In einem SPD-Senat soll der Kulturhaushalt um 1,5 Prozent stärker steigen als der Gesamthaushalt. Könnte dieses Geld den Museen, die 2003 rund 16 Prozent weniger Besucher hatten, zugute kommen? Und ist das Stiftungsmodell, das die Museen zum Erwirtschaften eines hohen Eigenanteils verpflichtet, gescheitert?

Das Stiftungsmodell ist ganz sicher nicht gescheitert. Alle Kultureinrichtugen haben derzeit Finanznöte, aber in Hamburg kommt ein hausgemachtes Imageproblem dazu. Denn wenn eine Senatorin immer über Geld statt über Inhalte redet, dann beinflusst das die Bürger. Ich würde viel stärker für die Institutionen werben – sowohl innerhalb Hamburgs als auch überregional. Dazu gehört für mich auch die Bewerbung Hamburgs als Kulturhauptstadt 2010.

Sprechen wir über die Theater: Halten Sie eine Reform der Subventionsstrukturen der Staats- und Privattheater für nötig? Strittig bleibt ja das Ungleichgewicht zwischen Schauspielhaus und Thalia. Das stetige Argument ist ja, dies sei historisch gewachsen.

Für das Thalia hat eine Anhebung stattgefunden, und dass den Staatstheatern jetzt wieder die Tarifsteigerungen finanziert werden, ist ein erster Schritt. Die Privattheater sind alle an einer Grenze angekommen. Ich habe mich immer gegen eine Entsolidarisierung ausgesprochen. Denn alle kämpfen, und eine Umverteilung bringt keine Lösung. Wenn aber kein Geld mehr für Neuerungen da ist, dann ist das bedauerlich.
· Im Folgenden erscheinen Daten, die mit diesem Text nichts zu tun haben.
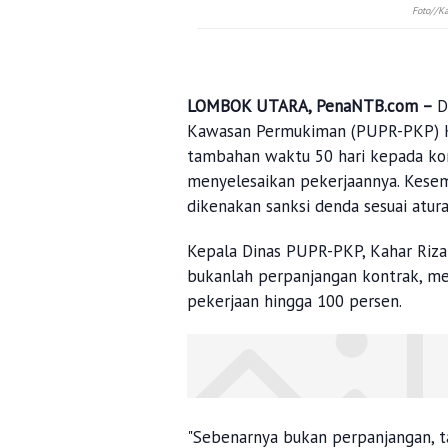
Foto//K
LOMBOK UTARA, PenaNTB.com –
D
Kawasan Permukiman (PUPR-PKP) 
tambahan waktu 50 hari kepada k
menyelesaikan pekerjaannya. Kesem
dikenakan sanksi denda sesuai atur
Kepala Dinas PUPR-PKP, Kahar Riz
bukanlah perpanjangan kontrak, m
pekerjaan hingga 100 persen.
"Sebenarnya bukan perpanjangan, t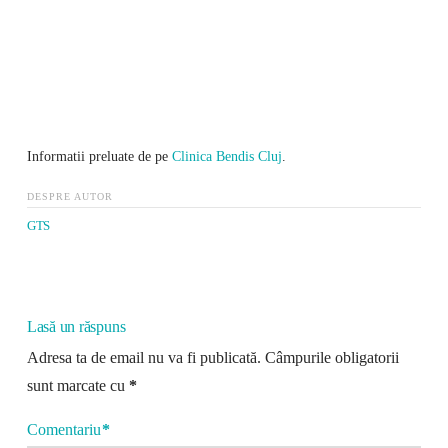
Informatii preluate de pe
Clinica Bendis Cluj
.
DESPRE AUTOR
GTS
Lasă un răspuns
Adresa ta de email nu va fi publicată.
Câmpurile obligatorii
sunt marcate cu
*
Comentariu
*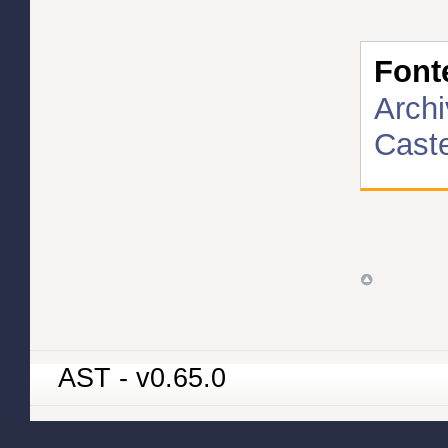
Font
Archi
Caste
AST - v0.65.0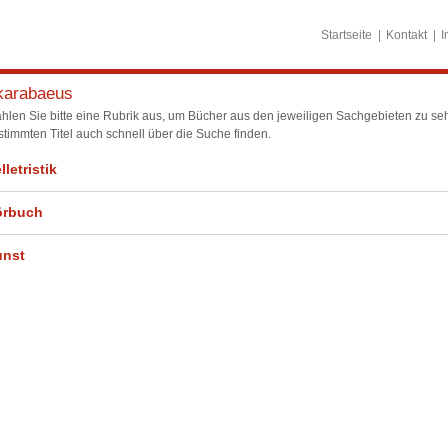
Startseite
Kontakt
I
karabaeus
hlen Sie bitte eine Rubrik aus, um Bücher aus den jeweiligen Sachgebieten zu seh
stimmten Titel auch schnell über die Suche finden.
lletristik
örbuch
unst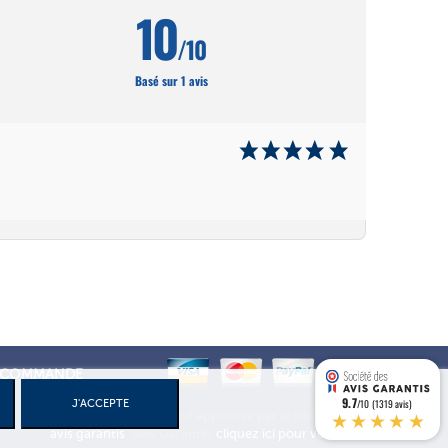
10
/10
Basé sur 1 avis
DE COMMANDE
9.7
/10 (1319 avis)
J'ACCEPTE
★★★★★
Marchand approuvé par la Société des
Avis Garantis,
cliquez ici pour vérifier
.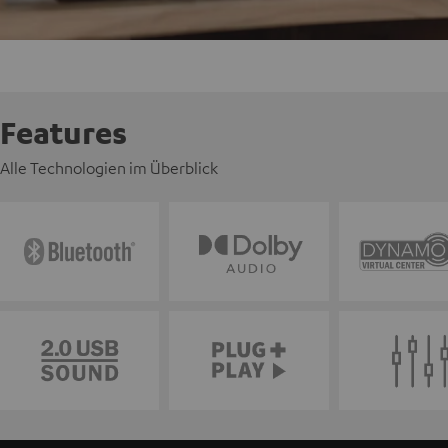
Features
Alle Technologien im Überblick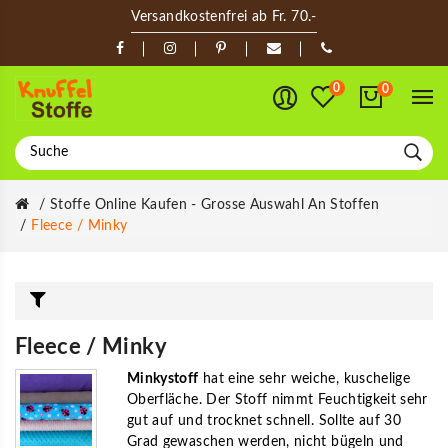
Versandkostenfrei ab Fr. 70.-
0
0
Stoffe Online Kaufen - Grosse Auswahl An Stoffen
Fleece / Minky
Fleece / Minky
Minkystoff
hat eine sehr weiche, kuschelige
Oberfläche. Der Stoff nimmt Feuchtigkeit sehr
gut auf und trocknet schnell. Sollte auf 30
Grad gewaschen werden, nicht bügeln und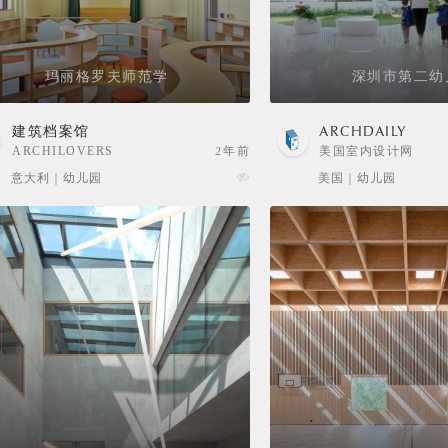
玛丽格罗夫师范学
深圳市第二幼
建筑档案馆
ARCHDAILY
ARCHILOVERS
2年前
美国室内设计网
意大利 | 幼儿园
美国 | 幼儿园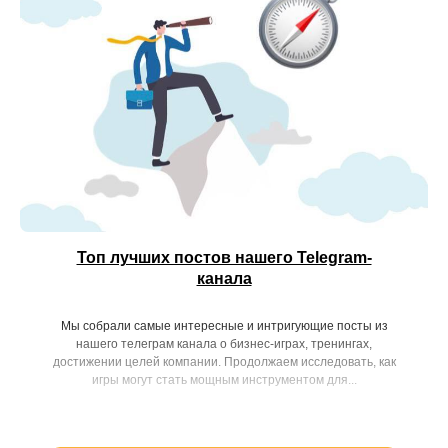
Топ лучших постов нашего Telegram-
канала
Мы собрали самые интересные и интригующие посты из
нашего телеграм канала о бизнес-играх, тренингах,
достижении целей компании. Продолжаем исследовать, как
игры могут стать мощным инструментом для...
Der Fördertopf für Privattheater, der um 50 Prozent gekürzt wurde, sollte wieder aufgestockt werden, um Projekte stärker fördern zu können.

Sie erwähnten den Umgang mit Intendanten: Wie bewerten Sie die künstlerische Entwicklung des Schauspielhauses?

Ich schätze die Arbeit, die geleistet wurde und bedauere, dass das in dieser Stadt nicht angenommen wurde. Das Hamburger Publikum reagiert zögerlich auf Neuerungen. Ich glaube außerdem, dass das Schauspielhaus mit größerem Rückhalt für Herrn Stromberg heute anders dastünde.

Hätten Sie als Senatorin Herrn Stromberg und Herrn Metzmacher gehalten?

Ich war nicht der Situation, das entscheiden zu müssen. Ich hätte es aber versucht. Ich freue mich aber auch auf Herrn Schirmer, der spannendes Theater macht, und auf Frau Young, die eine großartige Dirigentin ist.